Imagine a 2x2 with the horizontal axis showing effort required to make something (time spent developing the script, repeating takes, editing) and the vertical axis showing how glossy the output is (which is mostly a function on equipment quality and CGI). Here are the four quadrants, clockwise from top right:

  1. High effort, high gloss: the HBO quadrant or, if you are move into movies and like aliteration, the Kubrick quadrant — where show runners obsess over every detail and are sometimes even accused of mistreating employees. The quadrant where a man notorious for going behind schedule over budget builds a ship only to sink it — and win nearly dozen Academy Awards for it. Note, however, that many HBO shows are actually in the
  2. High effort, low gloss: the CGP Gray quadrant, where hundreds of hours of research are sublimated in talking stick figures. The Wire and Curb Your Enthusiasm would be here, as would some of the best movies coming out of Hollywood which have to make an additional effort not to be too glossy and feel “more authentic”, though there is a thin line between actual and high-gloss authenticity. Interestingly, CGP Gray himself is on YouTube, but most of YouTube is in the
  3. Low effort, low gloss: the YouTube quadrant, epitomized by its very first upload and now flourishing with DIY instructions, unboxing videos and attempts at ASMR. I suppose most if not all of TikTok, YouTube shorts and Instagram Reels (or are they Stories?) would also be in this, the quadrant for the rest of us. Note, however, that much of what we now think as “YouTuber content” falls instead in the
  4. Low effort, high gloss: the Netflix quadrant, also known as “we’ll fix it in post”. Expensive actors aren’t that expensive if you only do one take per shot and you don’t need to scout for locations if every scene is shot in front of a green screen, but hey it’s a Dolby Atmos DolbyVision Dolby Everything 4K HDR 120Hz wonderland which screams high-quality but feels fake. Much of highly lauded AppleTV+ content would also be here, Disney+ as well, Amazon Prime Video goes without saying. Billions of dollars spent on fake gloss that people easily sense, and even if they can’t put it in words they vote with their eyeballs which continue to be glued to the other 3 quadrants.

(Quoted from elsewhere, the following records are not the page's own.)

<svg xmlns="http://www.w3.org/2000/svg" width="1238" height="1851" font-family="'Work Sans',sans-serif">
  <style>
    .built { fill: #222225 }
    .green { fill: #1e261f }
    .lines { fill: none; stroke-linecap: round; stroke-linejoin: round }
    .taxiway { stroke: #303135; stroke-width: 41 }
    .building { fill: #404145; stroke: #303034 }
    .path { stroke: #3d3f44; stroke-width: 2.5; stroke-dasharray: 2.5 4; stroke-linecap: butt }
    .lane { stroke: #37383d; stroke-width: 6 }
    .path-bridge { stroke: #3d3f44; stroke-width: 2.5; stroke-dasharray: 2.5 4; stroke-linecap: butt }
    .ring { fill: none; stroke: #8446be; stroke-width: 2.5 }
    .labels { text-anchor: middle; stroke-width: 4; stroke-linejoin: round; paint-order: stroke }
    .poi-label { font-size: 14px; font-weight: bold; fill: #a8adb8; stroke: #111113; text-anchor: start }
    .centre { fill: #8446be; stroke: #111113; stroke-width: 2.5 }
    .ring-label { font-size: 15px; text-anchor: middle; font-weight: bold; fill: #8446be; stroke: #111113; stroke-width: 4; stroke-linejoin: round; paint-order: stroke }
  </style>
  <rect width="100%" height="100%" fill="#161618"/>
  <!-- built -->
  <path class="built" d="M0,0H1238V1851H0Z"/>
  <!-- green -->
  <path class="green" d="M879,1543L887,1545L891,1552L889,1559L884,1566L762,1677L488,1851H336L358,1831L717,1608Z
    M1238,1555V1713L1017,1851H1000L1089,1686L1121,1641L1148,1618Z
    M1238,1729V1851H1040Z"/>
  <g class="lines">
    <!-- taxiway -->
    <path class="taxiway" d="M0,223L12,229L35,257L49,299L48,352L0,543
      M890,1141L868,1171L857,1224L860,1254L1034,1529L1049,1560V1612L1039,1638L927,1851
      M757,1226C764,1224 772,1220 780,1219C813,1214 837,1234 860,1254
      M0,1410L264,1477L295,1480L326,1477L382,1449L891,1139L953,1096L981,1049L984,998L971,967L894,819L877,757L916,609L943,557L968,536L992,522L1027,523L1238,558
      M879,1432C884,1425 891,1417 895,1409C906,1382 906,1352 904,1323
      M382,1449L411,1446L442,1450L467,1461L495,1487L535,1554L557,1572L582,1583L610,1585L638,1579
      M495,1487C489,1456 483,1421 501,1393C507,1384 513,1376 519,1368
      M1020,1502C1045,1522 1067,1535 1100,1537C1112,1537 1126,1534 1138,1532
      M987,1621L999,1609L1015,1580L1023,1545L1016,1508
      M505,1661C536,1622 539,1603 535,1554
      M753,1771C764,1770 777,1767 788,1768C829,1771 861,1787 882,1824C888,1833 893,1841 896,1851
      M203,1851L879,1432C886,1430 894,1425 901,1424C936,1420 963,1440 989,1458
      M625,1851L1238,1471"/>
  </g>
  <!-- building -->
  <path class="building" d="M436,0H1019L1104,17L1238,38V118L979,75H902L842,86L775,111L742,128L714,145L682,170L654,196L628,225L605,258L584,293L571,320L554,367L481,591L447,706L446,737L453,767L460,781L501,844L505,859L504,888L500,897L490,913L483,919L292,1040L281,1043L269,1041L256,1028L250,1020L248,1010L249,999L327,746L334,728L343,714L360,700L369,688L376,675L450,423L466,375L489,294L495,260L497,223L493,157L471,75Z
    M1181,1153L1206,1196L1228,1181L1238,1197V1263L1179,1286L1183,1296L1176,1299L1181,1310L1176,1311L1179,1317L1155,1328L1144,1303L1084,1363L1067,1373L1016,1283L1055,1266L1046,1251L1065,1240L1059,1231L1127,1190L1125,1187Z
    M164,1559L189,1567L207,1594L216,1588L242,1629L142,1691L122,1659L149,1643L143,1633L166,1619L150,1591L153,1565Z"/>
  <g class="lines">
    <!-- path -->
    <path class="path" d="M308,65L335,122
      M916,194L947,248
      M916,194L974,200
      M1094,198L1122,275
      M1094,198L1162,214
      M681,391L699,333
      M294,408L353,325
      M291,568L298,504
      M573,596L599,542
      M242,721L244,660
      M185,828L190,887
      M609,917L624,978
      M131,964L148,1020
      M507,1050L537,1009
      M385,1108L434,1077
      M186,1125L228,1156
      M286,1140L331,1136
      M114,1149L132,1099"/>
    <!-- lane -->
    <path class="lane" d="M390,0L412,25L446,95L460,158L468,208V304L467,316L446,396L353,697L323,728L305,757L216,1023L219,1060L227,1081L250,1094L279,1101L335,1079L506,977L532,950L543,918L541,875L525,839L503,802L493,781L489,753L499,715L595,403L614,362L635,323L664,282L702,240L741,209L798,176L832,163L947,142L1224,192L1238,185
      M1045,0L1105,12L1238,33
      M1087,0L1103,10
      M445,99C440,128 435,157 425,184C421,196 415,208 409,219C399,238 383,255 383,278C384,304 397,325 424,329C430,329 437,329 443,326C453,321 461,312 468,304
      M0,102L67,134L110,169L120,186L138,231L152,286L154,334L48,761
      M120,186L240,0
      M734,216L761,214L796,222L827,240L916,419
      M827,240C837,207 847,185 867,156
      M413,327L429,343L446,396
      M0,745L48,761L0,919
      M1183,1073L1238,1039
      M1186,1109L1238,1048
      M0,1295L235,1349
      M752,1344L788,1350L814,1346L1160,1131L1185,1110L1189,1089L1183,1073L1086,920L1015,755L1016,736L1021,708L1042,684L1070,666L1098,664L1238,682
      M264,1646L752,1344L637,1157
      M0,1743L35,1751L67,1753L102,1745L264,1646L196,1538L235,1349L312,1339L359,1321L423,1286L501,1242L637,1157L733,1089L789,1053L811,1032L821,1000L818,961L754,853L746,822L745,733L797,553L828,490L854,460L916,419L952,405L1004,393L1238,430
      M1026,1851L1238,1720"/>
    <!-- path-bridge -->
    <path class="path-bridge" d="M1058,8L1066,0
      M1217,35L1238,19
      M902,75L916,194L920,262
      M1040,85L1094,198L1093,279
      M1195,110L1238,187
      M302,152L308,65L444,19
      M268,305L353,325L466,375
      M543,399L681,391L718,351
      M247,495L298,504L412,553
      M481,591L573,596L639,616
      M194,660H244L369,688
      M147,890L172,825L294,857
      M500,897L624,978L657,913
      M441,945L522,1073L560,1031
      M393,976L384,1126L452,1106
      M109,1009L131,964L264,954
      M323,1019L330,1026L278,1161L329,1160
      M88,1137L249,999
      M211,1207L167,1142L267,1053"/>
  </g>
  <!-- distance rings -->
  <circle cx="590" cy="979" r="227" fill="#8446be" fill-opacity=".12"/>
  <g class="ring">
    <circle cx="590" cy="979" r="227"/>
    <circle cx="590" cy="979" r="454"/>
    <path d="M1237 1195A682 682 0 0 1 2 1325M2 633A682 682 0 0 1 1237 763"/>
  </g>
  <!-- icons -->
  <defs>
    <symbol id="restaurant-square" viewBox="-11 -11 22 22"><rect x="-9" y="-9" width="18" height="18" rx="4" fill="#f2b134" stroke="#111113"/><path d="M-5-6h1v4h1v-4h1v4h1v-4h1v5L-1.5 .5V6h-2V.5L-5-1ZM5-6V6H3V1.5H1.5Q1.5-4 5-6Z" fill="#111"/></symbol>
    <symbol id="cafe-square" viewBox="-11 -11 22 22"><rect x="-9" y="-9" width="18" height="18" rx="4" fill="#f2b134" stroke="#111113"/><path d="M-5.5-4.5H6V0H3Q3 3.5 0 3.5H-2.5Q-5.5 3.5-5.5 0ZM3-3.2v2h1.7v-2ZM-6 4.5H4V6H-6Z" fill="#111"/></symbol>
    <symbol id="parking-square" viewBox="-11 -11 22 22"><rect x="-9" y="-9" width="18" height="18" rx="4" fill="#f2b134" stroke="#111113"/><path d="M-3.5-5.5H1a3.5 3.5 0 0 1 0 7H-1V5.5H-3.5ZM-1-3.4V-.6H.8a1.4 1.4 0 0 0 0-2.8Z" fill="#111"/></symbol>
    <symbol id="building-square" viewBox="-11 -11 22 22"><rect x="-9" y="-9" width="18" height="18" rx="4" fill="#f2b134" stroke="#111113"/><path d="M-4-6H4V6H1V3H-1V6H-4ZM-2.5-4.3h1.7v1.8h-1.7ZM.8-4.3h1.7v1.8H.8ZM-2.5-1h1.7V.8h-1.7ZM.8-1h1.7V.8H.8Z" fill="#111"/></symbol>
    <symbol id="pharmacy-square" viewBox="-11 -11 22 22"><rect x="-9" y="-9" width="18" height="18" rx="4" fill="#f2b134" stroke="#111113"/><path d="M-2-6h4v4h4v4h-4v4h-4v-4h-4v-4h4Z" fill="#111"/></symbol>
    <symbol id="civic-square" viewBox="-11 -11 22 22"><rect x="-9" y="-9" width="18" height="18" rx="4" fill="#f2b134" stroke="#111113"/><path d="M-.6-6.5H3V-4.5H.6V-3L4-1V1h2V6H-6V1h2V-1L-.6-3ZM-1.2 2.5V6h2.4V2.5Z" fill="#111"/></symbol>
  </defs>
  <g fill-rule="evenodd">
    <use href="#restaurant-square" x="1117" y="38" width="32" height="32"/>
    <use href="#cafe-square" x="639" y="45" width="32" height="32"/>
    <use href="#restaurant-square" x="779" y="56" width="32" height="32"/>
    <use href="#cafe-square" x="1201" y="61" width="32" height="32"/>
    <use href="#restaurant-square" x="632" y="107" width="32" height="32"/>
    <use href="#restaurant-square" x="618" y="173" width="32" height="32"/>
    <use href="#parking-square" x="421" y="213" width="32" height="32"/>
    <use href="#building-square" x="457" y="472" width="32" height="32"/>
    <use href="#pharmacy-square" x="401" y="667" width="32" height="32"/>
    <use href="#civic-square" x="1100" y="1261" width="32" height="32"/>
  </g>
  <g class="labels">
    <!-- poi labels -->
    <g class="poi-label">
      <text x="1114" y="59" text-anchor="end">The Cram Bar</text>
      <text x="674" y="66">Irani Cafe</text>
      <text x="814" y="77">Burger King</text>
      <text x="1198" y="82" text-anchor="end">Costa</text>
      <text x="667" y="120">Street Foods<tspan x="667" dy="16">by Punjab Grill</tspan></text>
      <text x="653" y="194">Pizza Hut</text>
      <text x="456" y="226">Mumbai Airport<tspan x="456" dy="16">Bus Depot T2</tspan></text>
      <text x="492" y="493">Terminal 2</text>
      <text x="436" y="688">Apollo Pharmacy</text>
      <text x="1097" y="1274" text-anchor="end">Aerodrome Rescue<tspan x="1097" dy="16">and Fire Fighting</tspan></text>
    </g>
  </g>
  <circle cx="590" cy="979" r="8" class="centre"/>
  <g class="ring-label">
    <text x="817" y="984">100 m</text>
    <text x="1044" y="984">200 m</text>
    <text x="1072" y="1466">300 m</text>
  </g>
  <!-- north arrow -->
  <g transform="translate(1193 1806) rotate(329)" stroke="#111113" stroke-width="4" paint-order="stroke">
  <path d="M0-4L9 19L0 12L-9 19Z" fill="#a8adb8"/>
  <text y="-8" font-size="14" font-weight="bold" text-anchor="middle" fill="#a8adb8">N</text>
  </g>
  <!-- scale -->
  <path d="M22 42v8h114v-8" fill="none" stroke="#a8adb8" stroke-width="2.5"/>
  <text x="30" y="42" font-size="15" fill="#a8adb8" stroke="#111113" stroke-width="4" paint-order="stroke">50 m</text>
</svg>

To be clear, there is effort spent on the gloss too — but that effort could in some cases be seen as polishing a turd. So another way to name the quadrants would be:

  1. Polished diamond
  2. Diamond in the rough
  3. Turd in the rough
  4. Polished turd

Only one of those doesn’t make sense, and it’s the one we are avoiding! “Turd” may be too harsh — I view this very blog as having both its feet planted firmly in quadrant 3, but I hope you get the idea. Terminology aside, it’s a useful mental model to have.


Netflix has just scooped up two of the very best things I recently saw:

They mostly make chum, but between licensed excellence like the above and a few gems of their own a subscription is still worth it.


🍿 Meet the Fockers (2004): lowbrow American entertainment at its finest, but you can see how the line from lowbrow to crass is about the be crossed. The third installment — which we haven’t seen yet — apparently did cross it, as did every comedy DeNiro has done since.